The Proportion Of Low Birth Weight Babies Due To Small For Gestational Age (Sga) And Prematurity In Port Harcourt, South-South Nigeria - Changing Trends.
R Ugwu, A Eneh
low birth weight, mortality, prematurity, small for gestational age, south-south nigeria.
R Ugwu, A Eneh. The Proportion Of Low Birth Weight Babies Due To Small For Gestational Age (Sga) And Prematurity In Port Harcourt, South-South Nigeria - Changing Trends.. The Internet Journal of Pediatrics and Neonatology. 2010 Volume 13 Number 1.
Background: Low birth weight (LBW), defined as a birth weight <2500g is basically due to prematurity or small for gestational age (SGA). These infants remain a significant public health problem in both developing and developed countries due to their significantly higher rates of morbidity and mortality.
Low birth weight (LBW), defined as a birth weight <2500 g, remains a significant public health problem in both developing and developed countries [1,2]. These infants experience greater neonatal morbidity and mortality and significantly higher rates of physical, neurological and mental handicaps later in life [1,3,4,5]. Low birth weight babies basically constitute 2 groups of babies - those born before 37 completed weeks (preterms) and those born after 37 completed weeks [small for gestational age (SGA)]. Babies who are born prematurely and who are also small for their gestational age have the worst prognosis . The causes or mechanisms involved in LBW are different for premature infants and SGA infants, requiring different intervention for prevention. It is therefore important for this reason to understand the proportion of preterm LBW to term LBW babies in any LBW population.
Initial studies have shown that prematurity is responsible for LBW in developed countries and SGA in developing countries due to prevalent poverty and malnutrition [6,7]. This study is undertaken to find out if there is a changing trend in the proportion of LBW due to prematurity and SGA in south-south Nigeria, a developing country.
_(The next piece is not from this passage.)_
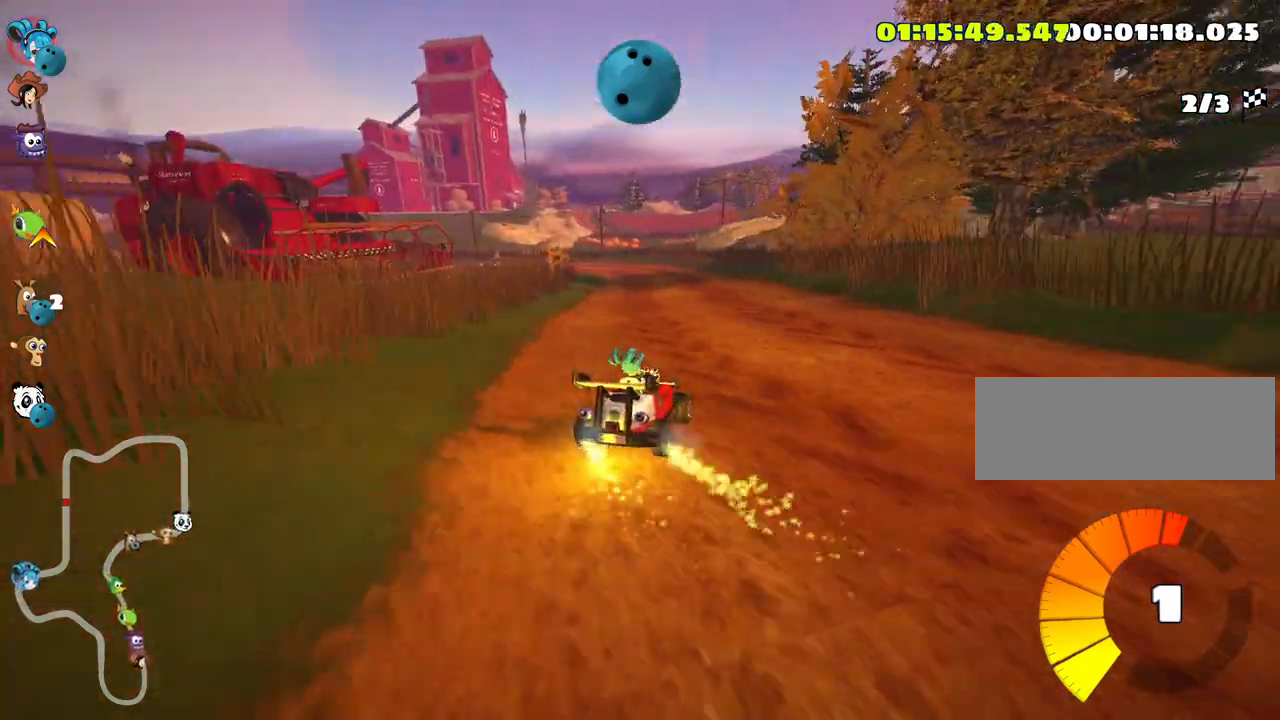
{"keys": ["left", "skid", "up"], "events": [[450, "skid", "down"], [483, "left", "down"]]}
A retrospective analysis of babies admitted into the Special Care Baby Unit (SCBU) between January 2002 and December 2009 (7 years) was carried out. The SCBU of University of Port Harcourt Teaching Hospital (UPTH) offers specialized care to ill neonates delivered in Port Harcourt and other neighboring south-south states. The SCBU report books and the patient case notes were reviewed. Information retrieved included gestational age (GA), birth weight, morbidity and mortality. The age of the mother, height, parity and any maternal medical illnesses and obstetric complications were also noted. The maternal socioeconomic status was determined using the level of education attained and the occupation . The GA documented was usually calculated from the first day of last menstrual period (LMP) of the mother. Where this is not available, the Dubowitz score which is a method of clinical assessment in the newborn from birth until five days old using neurological and physical criteria was used to determine the gestational age. The Dubowitz score was also used to validate the reported GA and where there was a disparity in the reported GA and assessed GA, the assessed GA from the Dubowitz score was used as the GA. The results were analyzed using Epi Info version 6. Differences in the qualitative data were compared using the chi-square test and p-value less than 0.05 was considered as being statistically significant.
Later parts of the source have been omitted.